In some cases, the analysis requires a single row per patient. While this can often be achieved within each table, combining two tables using a union may result in multiple rows for the same patient. In our running example, imagine that two different hospitals have records for the same patient because the patient has relocated.
Hospital A
citizen_id | cancer | encounter |
---|---|---|
1 | positive | 2024-02-02 |
2 | negative | 2020-03-03 |
Hospital B
citizen_id | cancer | encounter |
---|---|---|
2 | negative | 2024-02-02 |
3 | negative | 2020-03-03 |
The union of the two tables will contain two rows with citizen_id = 2
citizen_id | cancer | encounter |
---|---|---|
1 | positive | 2024-02-02 |
2 | negative | 2020-03-03 |
2 | negative | 2024-02-02 |
3 | negative | 2020-03-03 |
However, suppose we want to include only the first encounter of the patient.
The unique row operation achieves this by retaining only the row that meets a specific selection criterion, such as the
earliest encounter
date in this example.
After applying Unique row we get
citizen_id | cancer | encounter |
---|---|---|
1 | positive | 2024-02-02 |
2 | negative | 2020-03-03 |
3 | negative | 2020-03-03 |
Combine Data in Multiple Ways
The merge operations described above can be combined in various ways to produce data suitable for further computation. The analyst can define a merge tree that specifies how merge operations pass their output further to other merge operations.

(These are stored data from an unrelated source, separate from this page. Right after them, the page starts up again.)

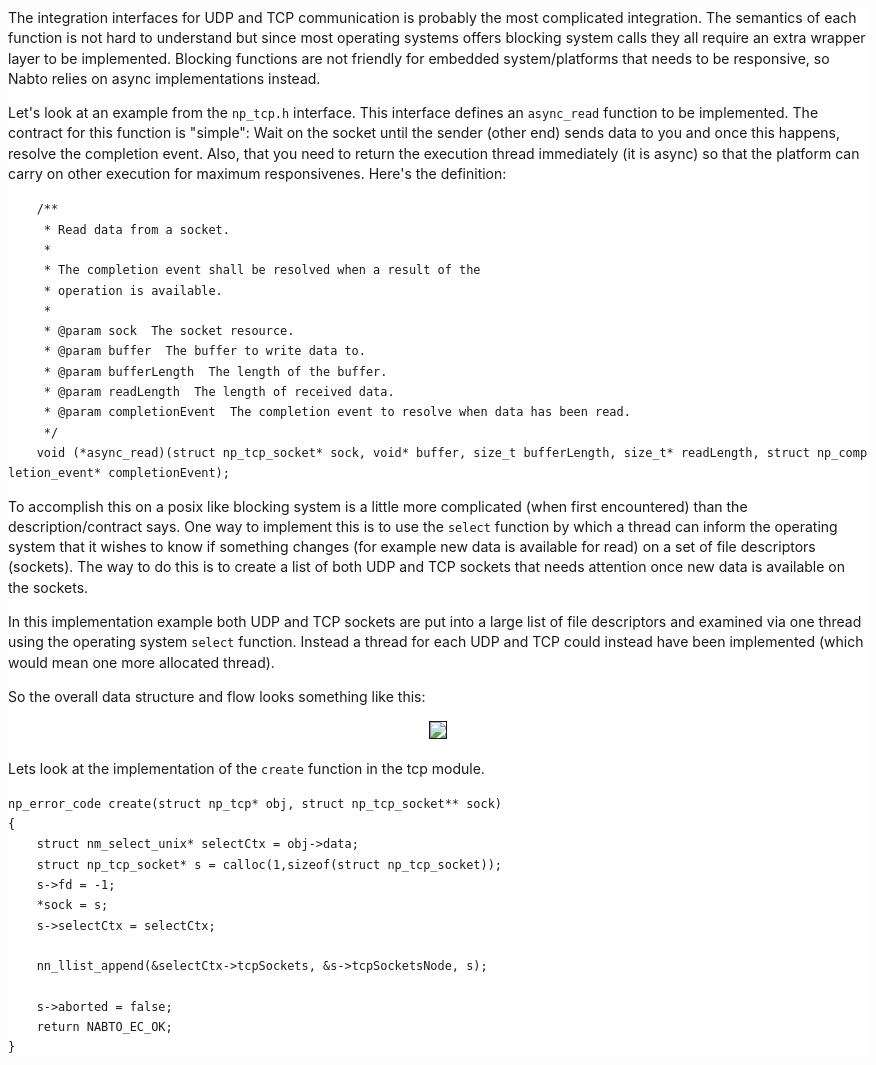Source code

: The integration interfaces for UDP and TCP communication is probably the most complicated integration. The semantics of each function is not hard to understand but since most operating systems offers blocking system calls they all require an extra wrapper layer to be implemented. Blocking functions are not friendly for embedded system/platforms that needs to be responsive, so Nabto relies on async implementations instead.

Let's look at an example from the `np_tcp.h` interface. This interface defines an `async_read` function to be implemented. The contract for this function is "simple": Wait on the socket until the sender (other end) sends data to you and once this happens, resolve the completion event. Also, that you need to return the execution thread immediately (it is async) so that the platform can carry on other execution for maximum responsivenes. Here's the definition:

```
    /**
     * Read data from a socket.
     *
     * The completion event shall be resolved when a result of the
     * operation is available.
     *
     * @param sock  The socket resource.
     * @param buffer  The buffer to write data to.
     * @param bufferLength  The length of the buffer.
     * @param readLength  The length of received data.
     * @param completionEvent  The completion event to resolve when data has been read.
     */
    void (*async_read)(struct np_tcp_socket* sock, void* buffer, size_t bufferLength, size_t* readLength, struct np_completion_event* completionEvent);
```

To accomplish this on a posix like blocking system is a little more complicated (when first encountered) than the description/contract says. One way to implement this is to use the `select` function by which a thread can inform the operating system that it wishes to know if something changes (for example new data is available for read) on a set of file descriptors (sockets). The way to do this is to create a list of both UDP and TCP sockets that needs attention once new data is available on the sockets.

In this implementation example both UDP and TCP sockets are put into a large list of file descriptors and examined via one thread using the operating system `select` function. Instead a thread for each UDP and TCP could instead have been implemented (which would mean one more allocated thread).

So the overall data structure and flow looks something like this:

<p align="center">
<img border="1" src="images/udp_tcp_functions_module.svg">
</p>

Lets look at the implementation of the `create` function in the tcp module.

```
np_error_code create(struct np_tcp* obj, struct np_tcp_socket** sock)
{
    struct nm_select_unix* selectCtx = obj->data;
    struct np_tcp_socket* s = calloc(1,sizeof(struct np_tcp_socket));
    s->fd = -1;
    *sock = s;
    s->selectCtx = selectCtx;

    nn_llist_append(&selectCtx->tcpSockets, &s->tcpSocketsNode, s);

    s->aborted = false;
    return NABTO_EC_OK;
}
```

For example, if Hospital A and Hospital B have patient records and the analyst wants to combine them with education
data, the analyst first performs a union of the hospital datasets.
This may result in duplicated records for a patient who received treatment at both hospitals.
To remove duplicates, the analyst can use the unique row operation, selecting
the row with the minimum encounter
date. The data can then be joined with the education data.